Oh, come off it. It seems hard to imagine that trying socketmodule.c
when looking for socketmodule.c requires some expert search-fu that
I'm supposed to posess.
> This is very unlike asking a question of a human being. *People*
> respond much better to general subject headings such as "socket
> module" or "python sources" rather than looking for something
> ultra-specific like a particular file name.

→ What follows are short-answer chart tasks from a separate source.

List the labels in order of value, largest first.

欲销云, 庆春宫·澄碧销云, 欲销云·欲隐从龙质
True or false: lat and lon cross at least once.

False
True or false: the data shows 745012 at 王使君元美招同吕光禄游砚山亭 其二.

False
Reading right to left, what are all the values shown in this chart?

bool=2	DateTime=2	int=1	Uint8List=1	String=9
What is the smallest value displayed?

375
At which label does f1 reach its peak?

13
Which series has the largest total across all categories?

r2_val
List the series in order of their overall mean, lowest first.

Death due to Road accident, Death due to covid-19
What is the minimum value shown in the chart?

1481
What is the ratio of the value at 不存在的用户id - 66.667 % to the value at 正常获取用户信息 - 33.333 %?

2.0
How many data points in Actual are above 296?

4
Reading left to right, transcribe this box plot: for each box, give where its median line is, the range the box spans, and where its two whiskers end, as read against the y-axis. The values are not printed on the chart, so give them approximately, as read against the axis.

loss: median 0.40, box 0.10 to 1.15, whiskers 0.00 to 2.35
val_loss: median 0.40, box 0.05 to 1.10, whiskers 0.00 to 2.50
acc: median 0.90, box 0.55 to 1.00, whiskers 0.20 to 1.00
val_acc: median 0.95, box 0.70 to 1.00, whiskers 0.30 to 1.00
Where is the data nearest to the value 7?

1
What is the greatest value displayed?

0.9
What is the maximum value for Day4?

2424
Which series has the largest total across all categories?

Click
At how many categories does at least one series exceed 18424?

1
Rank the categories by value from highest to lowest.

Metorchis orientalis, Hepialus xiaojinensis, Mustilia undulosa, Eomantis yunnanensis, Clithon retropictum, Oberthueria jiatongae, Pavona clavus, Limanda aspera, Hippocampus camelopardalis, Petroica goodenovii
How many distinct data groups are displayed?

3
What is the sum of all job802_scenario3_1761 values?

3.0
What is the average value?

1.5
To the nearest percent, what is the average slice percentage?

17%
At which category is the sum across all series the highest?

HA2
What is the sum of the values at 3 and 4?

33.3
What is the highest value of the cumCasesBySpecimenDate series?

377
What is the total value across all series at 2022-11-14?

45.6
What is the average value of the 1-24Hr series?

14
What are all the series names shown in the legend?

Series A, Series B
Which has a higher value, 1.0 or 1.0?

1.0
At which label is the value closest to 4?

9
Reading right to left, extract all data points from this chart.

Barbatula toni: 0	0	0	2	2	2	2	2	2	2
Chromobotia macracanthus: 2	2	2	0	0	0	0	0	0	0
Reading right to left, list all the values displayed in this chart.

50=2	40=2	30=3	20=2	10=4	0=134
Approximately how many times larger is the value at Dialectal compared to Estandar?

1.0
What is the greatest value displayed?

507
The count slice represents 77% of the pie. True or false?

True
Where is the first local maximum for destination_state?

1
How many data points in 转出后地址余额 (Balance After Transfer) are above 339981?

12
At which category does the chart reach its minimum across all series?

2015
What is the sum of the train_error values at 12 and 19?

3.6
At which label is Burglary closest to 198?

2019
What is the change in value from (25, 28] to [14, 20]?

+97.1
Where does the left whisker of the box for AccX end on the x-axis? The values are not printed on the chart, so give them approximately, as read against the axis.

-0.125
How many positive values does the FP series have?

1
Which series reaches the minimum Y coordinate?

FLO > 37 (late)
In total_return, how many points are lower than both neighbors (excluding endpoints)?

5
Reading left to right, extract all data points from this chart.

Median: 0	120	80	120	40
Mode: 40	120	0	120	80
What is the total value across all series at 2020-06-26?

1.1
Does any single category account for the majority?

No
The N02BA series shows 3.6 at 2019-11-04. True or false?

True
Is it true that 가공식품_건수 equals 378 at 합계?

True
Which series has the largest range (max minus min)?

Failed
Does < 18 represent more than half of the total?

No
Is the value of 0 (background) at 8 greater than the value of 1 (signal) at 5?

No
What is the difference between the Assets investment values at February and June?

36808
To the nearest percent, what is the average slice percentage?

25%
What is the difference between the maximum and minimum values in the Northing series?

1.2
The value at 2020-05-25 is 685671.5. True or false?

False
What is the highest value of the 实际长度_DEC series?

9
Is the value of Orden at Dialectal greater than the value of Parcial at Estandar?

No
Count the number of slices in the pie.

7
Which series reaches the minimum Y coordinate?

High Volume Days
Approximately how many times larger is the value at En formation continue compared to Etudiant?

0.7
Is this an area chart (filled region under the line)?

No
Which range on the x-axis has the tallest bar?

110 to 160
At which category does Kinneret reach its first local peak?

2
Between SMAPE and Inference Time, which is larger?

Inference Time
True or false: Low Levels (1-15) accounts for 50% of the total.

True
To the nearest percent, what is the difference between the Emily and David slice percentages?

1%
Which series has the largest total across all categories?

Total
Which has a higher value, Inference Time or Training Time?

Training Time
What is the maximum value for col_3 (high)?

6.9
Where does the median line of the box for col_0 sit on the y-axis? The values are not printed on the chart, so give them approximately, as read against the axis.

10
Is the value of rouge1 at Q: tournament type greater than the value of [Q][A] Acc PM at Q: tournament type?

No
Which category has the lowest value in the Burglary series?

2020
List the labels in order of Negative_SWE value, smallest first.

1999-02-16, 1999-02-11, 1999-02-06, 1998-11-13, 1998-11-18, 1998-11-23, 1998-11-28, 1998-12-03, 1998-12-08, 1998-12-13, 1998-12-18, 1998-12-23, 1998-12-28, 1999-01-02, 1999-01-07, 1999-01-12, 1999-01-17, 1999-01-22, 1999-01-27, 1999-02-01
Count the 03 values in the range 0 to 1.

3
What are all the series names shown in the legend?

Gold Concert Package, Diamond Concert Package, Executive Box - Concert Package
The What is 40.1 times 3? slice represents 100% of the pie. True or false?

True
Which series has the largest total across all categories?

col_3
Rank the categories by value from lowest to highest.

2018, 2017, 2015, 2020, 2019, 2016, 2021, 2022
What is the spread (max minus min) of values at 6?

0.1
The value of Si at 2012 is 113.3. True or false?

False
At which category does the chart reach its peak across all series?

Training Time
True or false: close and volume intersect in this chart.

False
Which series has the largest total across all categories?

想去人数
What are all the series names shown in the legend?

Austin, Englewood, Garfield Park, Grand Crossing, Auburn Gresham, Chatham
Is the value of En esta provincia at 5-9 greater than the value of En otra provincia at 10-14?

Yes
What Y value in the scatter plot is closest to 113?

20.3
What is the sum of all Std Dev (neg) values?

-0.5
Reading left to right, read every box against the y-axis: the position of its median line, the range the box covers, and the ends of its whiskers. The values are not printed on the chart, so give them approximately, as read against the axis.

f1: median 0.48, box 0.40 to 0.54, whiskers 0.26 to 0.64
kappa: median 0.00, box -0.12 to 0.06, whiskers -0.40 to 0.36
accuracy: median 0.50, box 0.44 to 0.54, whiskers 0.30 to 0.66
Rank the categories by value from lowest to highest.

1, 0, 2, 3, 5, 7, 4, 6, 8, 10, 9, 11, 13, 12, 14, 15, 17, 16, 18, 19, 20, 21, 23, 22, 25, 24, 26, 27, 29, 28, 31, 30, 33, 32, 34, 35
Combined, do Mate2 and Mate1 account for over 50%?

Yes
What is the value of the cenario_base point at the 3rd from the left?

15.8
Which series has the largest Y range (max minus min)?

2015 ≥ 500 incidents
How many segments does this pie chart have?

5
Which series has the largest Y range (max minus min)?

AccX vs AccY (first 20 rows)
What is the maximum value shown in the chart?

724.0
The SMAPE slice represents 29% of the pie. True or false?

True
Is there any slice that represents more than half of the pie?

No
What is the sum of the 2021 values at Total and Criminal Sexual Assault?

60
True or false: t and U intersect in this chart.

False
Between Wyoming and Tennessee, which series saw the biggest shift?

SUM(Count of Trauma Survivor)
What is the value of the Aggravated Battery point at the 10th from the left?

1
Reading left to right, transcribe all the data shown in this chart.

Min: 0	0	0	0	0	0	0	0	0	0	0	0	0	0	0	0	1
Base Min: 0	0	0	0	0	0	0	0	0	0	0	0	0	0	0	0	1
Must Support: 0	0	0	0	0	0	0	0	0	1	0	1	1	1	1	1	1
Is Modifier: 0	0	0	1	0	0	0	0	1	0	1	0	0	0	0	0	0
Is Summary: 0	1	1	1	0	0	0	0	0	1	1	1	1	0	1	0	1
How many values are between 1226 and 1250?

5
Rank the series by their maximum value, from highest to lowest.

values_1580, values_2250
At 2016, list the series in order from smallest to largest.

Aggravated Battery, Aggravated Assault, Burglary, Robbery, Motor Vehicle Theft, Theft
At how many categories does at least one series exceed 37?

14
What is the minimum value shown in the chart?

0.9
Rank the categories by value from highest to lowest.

He wasn't looking for general information. He told us he was looking
for socketmodule.c, for Pete's sake! And "python sources" *does*
takes you to the Python sources.
> Researchers take this
> training with them when they approach Google and treat it like
> a magic librarian -- they give it the same thing they would come
> to a human librarian with.
You conjure up in my mind a nice picture of an be-cardiganed gentleman
in an oak-panelled corner of the British Library, in his early
seventies complete with pipe, dust, and technophobia. Seems an
unlikely image for somebody with an email address containing the
string "@stud.cs." and stating their interest in reading networking
code written in C <wink>
Still, going back to researchers-with-pipes ("researcher" meaning
"collator of information" rather than "creator/discoverer of original
ideas"), I perhaps naively assume that such Google-phobic researchers
must nowadays do other work for a living. Who'd want to employ a
researcher who can't efficiently use search engines and other
databases these days? But as I say, I could well be naive here... I
recall my not-astonishment at trying to find a book in a local (but
not small) public library, and finding that the librarian was unable
to do so, despite their apparent enthusiasm at my request, and initial
proud promises that the databases they pay for would find it even if
none of the regional libraries had a copy (due in this case I suspect,
and hasten to add, to the databases simply lacking the relevant
records, rather than incompetence on the part of the librarian). I
walked round the corner and found it on both Amazon and Google in
around a few seconds each time. I had been led to believe books were
something of a library speciality...
In fact, rambling a little further, I can honestly say (in the
certainty and enjoyment of offending any librarians reading <0.75
wink>) that I've never knowingly extracted any useful information from
a librarian, who in legend are supposed to have such old-style
researcher-fu as you refer to. This applies even to pre-Google days,
despite having spent a fair amount of time in libraries, and asking a
fair range of questions over a period of years: some very specific,
some quite general and wooly; some particular, some about general
search strategies and techniques. <sarcasm level="0">Perhaps that
just reflects my interests or level of competence in one way or
> Seriously, though, for anybody new to using search engines, it
> is a very useful rule of thumb -- search for a specific word
> likely to appear on the page you are looking for, and not
It's quite true that has to be learned.